The club’s upstairs function room is already being remodelled – it will serve as the main dining room while work is carried out on the lower level.

The downstairs dining room will close after the club’s annual general meeting next Sunday, November 28.

The plan had been well received by the club’s members at an information day back in June, manager Shane Barton-Ancliffe said.

Concept images the club posted on its Facebook page in September also proved popular.

An artist’s impression of the riverfront restaurant planned in the former rowing shed at Sturt Reserve. Image: Murray Bridge Club/Facebook.

“The key is the riverfront dining,” Mr Barton-Ancliffe said.

“With Sturt Reserve (being redeveloped), we want to be part of that.”

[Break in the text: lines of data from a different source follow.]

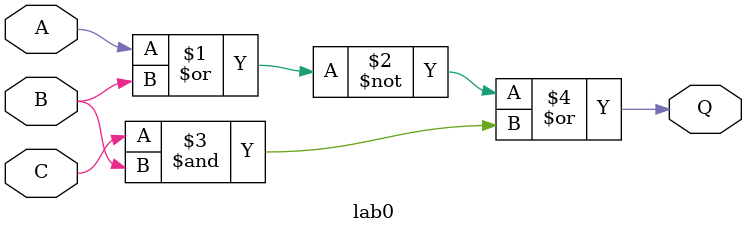
<source format=sv>
`timescale 1ns / 1ps


module lab0(
    input A,
    input B,
    input C,
    output Q
    );
    
    assign Q = ~(A|B)|(C&B);
    
endmodule

</source>
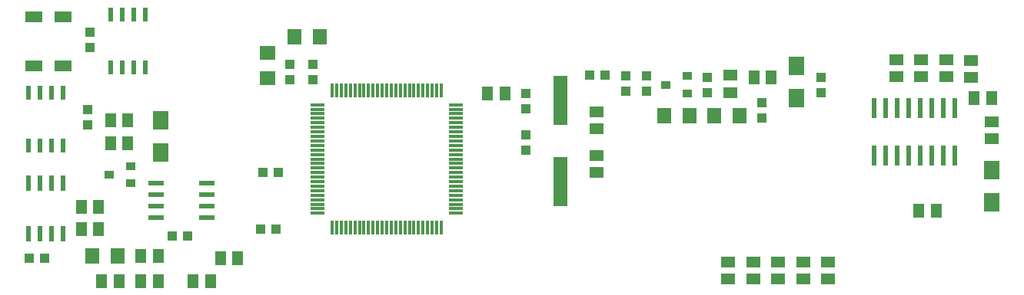
<source format=gtp>
%FSLAX42Y42*%
%MOMM*%
G71*
G01*
G75*
%ADD10C,0.20*%
%ADD11C,0.30*%
%ADD12R,1.00X0.85*%
%ADD13R,1.50X1.30*%
%ADD14R,1.00X1.10*%
%ADD15R,1.30X1.50*%
%ADD16R,1.10X1.00*%
%ADD17R,1.50X5.50*%
%ADD18R,1.80X1.60*%
%ADD19R,1.60X1.80*%
%ADD20R,0.30X1.60*%
%ADD21R,1.60X0.30*%
%ADD22R,1.80X0.60*%
%ADD23R,1.80X2.15*%
%ADD24R,0.60X2.20*%
%ADD25R,0.60X1.55*%
%ADD26R,1.90X1.30*%
%ADD27R,0.60X1.80*%
%ADD28C,0.25*%
%ADD29C,0.50*%
%ADD30C,0.40*%
%ADD31C,1.00*%
%ADD32C,1.50*%
%ADD33R,1.50X1.50*%
%ADD34C,1.60*%
%ADD35C,1.10*%
%ADD36C,0.60*%
%ADD37C,1.00*%
%ADD38C,1.20*%
%ADD39R,1.90X1.00*%
%ADD40R,1.50X1.00*%
%ADD41R,1.90X0.70*%
%ADD42R,2.80X1.50*%
%ADD43C,0.25*%
%ADD44C,0.13*%
%ADD45R,2.80X0.65*%
D12*
X7425Y-1525D02*
D03*
X7185Y-1430D02*
D03*
X7425Y-1335D02*
D03*
X1055Y-2425D02*
D03*
X1295Y-2330D02*
D03*
Y-2520D02*
D03*
D13*
X7900Y-1515D02*
D03*
X8150Y-3385D02*
D03*
Y-3575D02*
D03*
X8425Y-3385D02*
D03*
Y-3575D02*
D03*
X8700Y-3385D02*
D03*
Y-3575D02*
D03*
X8975Y-3385D02*
D03*
Y-3575D02*
D03*
X6425Y-2210D02*
D03*
Y-2400D02*
D03*
Y-1915D02*
D03*
Y-1725D02*
D03*
X7875Y-3385D02*
D03*
Y-3575D02*
D03*
X7900Y-1325D02*
D03*
X9725Y-1340D02*
D03*
Y-1150D02*
D03*
X10000Y-1340D02*
D03*
Y-1150D02*
D03*
X10775Y-1835D02*
D03*
Y-2025D02*
D03*
X10550Y-1160D02*
D03*
Y-1350D02*
D03*
X10275Y-1340D02*
D03*
Y-1150D02*
D03*
D14*
X7650Y-1520D02*
D03*
X5650Y-1980D02*
D03*
Y-2150D02*
D03*
X3050Y-1200D02*
D03*
Y-1370D02*
D03*
X6750Y-1500D02*
D03*
Y-1330D02*
D03*
X8250Y-1625D02*
D03*
Y-1795D02*
D03*
X5650Y-1525D02*
D03*
Y-1695D02*
D03*
X3300Y-1200D02*
D03*
Y-1370D02*
D03*
X6975Y-1500D02*
D03*
Y-1330D02*
D03*
X7650Y-1350D02*
D03*
X825Y-1875D02*
D03*
Y-1705D02*
D03*
X850Y-850D02*
D03*
Y-1020D02*
D03*
X8900Y-1350D02*
D03*
Y-1520D02*
D03*
D15*
X1985Y-3600D02*
D03*
X2175D02*
D03*
X1410D02*
D03*
X1600D02*
D03*
X2285Y-3350D02*
D03*
X2475D02*
D03*
X1410Y-3325D02*
D03*
X1600D02*
D03*
X5415Y-1525D02*
D03*
X5225D02*
D03*
X8160Y-1350D02*
D03*
X8350D02*
D03*
X1165Y-3600D02*
D03*
X975D02*
D03*
X1265Y-2075D02*
D03*
X1075D02*
D03*
X10585Y-1575D02*
D03*
X10775D02*
D03*
X940Y-3025D02*
D03*
X750D02*
D03*
X940Y-2775D02*
D03*
X750D02*
D03*
X10165Y-2825D02*
D03*
X9975D02*
D03*
X1075Y-1825D02*
D03*
X1265D02*
D03*
D16*
X2725Y-3025D02*
D03*
X2895D02*
D03*
X2750Y-2400D02*
D03*
X2920D02*
D03*
X6350Y-1325D02*
D03*
X6520D02*
D03*
X1750Y-3100D02*
D03*
X1920D02*
D03*
X350Y-3350D02*
D03*
X180D02*
D03*
D17*
X6025Y-1600D02*
D03*
Y-2500D02*
D03*
D18*
X2800Y-1355D02*
D03*
Y-1075D02*
D03*
D19*
X7170Y-1775D02*
D03*
X7450D02*
D03*
X8005D02*
D03*
X7725D02*
D03*
X3380Y-900D02*
D03*
X3100D02*
D03*
X1155Y-3325D02*
D03*
X875D02*
D03*
D20*
X4715Y-1490D02*
D03*
X4665D02*
D03*
X4615D02*
D03*
X4565D02*
D03*
X4515D02*
D03*
X4465D02*
D03*
X4415D02*
D03*
X4365D02*
D03*
X4315D02*
D03*
X4265D02*
D03*
X4215D02*
D03*
X4165D02*
D03*
X4115D02*
D03*
X4065D02*
D03*
X4015D02*
D03*
X3965D02*
D03*
X3915D02*
D03*
X3865D02*
D03*
X3815D02*
D03*
X3765D02*
D03*
X3715D02*
D03*
X3665D02*
D03*
X3615D02*
D03*
X3565D02*
D03*
X3515D02*
D03*
X4715Y-3010D02*
D03*
X4665D02*
D03*
X4615D02*
D03*
X4565D02*
D03*
X4515D02*
D03*
X4465D02*
D03*
X4415D02*
D03*
X4365D02*
D03*
X4315D02*
D03*
X4265D02*
D03*
X4215D02*
D03*
X4165D02*
D03*
X4115D02*
D03*
X4065D02*
D03*
X4015D02*
D03*
X3965D02*
D03*
X3915D02*
D03*
X3865D02*
D03*
X3815D02*
D03*
X3765D02*
D03*
X3715D02*
D03*
X3665D02*
D03*
X3615D02*
D03*
X3565D02*
D03*
X3515D02*
D03*
D21*
X4875Y-2850D02*
D03*
Y-2800D02*
D03*
Y-2750D02*
D03*
Y-2700D02*
D03*
Y-2650D02*
D03*
Y-2600D02*
D03*
Y-2550D02*
D03*
Y-2500D02*
D03*
Y-2450D02*
D03*
Y-2400D02*
D03*
Y-2350D02*
D03*
Y-2300D02*
D03*
Y-2250D02*
D03*
Y-2200D02*
D03*
Y-2150D02*
D03*
Y-2100D02*
D03*
Y-2050D02*
D03*
Y-2000D02*
D03*
Y-1950D02*
D03*
Y-1900D02*
D03*
Y-1850D02*
D03*
Y-1800D02*
D03*
Y-1750D02*
D03*
Y-1700D02*
D03*
Y-1650D02*
D03*
X3355Y-2850D02*
D03*
Y-2800D02*
D03*
Y-2750D02*
D03*
Y-2700D02*
D03*
Y-2650D02*
D03*
Y-2600D02*
D03*
Y-2550D02*
D03*
Y-2500D02*
D03*
Y-2450D02*
D03*
Y-2400D02*
D03*
Y-2350D02*
D03*
Y-2300D02*
D03*
Y-2250D02*
D03*
Y-2200D02*
D03*
Y-2150D02*
D03*
Y-2100D02*
D03*
Y-2050D02*
D03*
Y-2000D02*
D03*
Y-1950D02*
D03*
Y-1900D02*
D03*
Y-1850D02*
D03*
Y-1800D02*
D03*
Y-1750D02*
D03*
Y-1700D02*
D03*
Y-1650D02*
D03*
D22*
X2135Y-2900D02*
D03*
Y-2773D02*
D03*
Y-2646D02*
D03*
Y-2519D02*
D03*
X1575Y-2900D02*
D03*
Y-2773D02*
D03*
Y-2646D02*
D03*
Y-2519D02*
D03*
D23*
X1625Y-2175D02*
D03*
Y-1825D02*
D03*
X10775Y-2375D02*
D03*
Y-2725D02*
D03*
X8625Y-1575D02*
D03*
Y-1225D02*
D03*
D24*
X10369Y-1690D02*
D03*
X10243D02*
D03*
X10115D02*
D03*
X9989D02*
D03*
X9861D02*
D03*
X9735D02*
D03*
X9607D02*
D03*
X9481D02*
D03*
X10369Y-2210D02*
D03*
X10243D02*
D03*
X10115D02*
D03*
X9989D02*
D03*
X9861D02*
D03*
X9735D02*
D03*
X9607D02*
D03*
X9481D02*
D03*
D25*
X550Y-1515D02*
D03*
X423D02*
D03*
X296D02*
D03*
X169D02*
D03*
X550Y-2100D02*
D03*
X423D02*
D03*
X296D02*
D03*
X169D02*
D03*
X1075Y-1235D02*
D03*
X1202D02*
D03*
X1329D02*
D03*
X1456D02*
D03*
X1075Y-650D02*
D03*
X1202D02*
D03*
X1329D02*
D03*
X1456D02*
D03*
D26*
X230Y-675D02*
D03*
Y-1225D02*
D03*
X550Y-675D02*
D03*
Y-1225D02*
D03*
D27*
Y-2515D02*
D03*
X423D02*
D03*
X296D02*
D03*
X169D02*
D03*
X550Y-3075D02*
D03*
X423D02*
D03*
X296D02*
D03*
X169D02*
D03*
M02*

</source>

The Boatshed restaurant would feature an outward-facing serving window where joggers could grab coffees or families lunching under the shelter being built next door could get ice creams, he said.

Same great view, different space – gone are the curtains and drab colours. Photo: Peri Strathearn.

Most of the work will go ahead regardless of the public consultation.

Only the changes in the former rowing shed still need approval from the Murray Bridge council assessment panel.

If approved, the club hopes to open the Boatshed restaurant next summer.

The rowing boats are out, but there’s still plenty of work to be done to transform this space into a restaurant. Photo: Peri Strathearn.

This is not the first time the club and its landlords have revealed a big plan to redevelop the building.

A previous plan, which would have featured 16 apartments on the top level, was approved in 2013 but never went ahead.

The latest plan became possible after Murray Bridge Rowing Club moved into a purpose-built facility next door last summer.

  • Have your say: Visit plan.sa.gov.au before 11.59pm next Tuesday, November 23.
Goodbye, old friend – a wall down the middle of this space will separate an expanded gaming room, on the left, and a sports bar on the right. Photo: Peri Strathearn.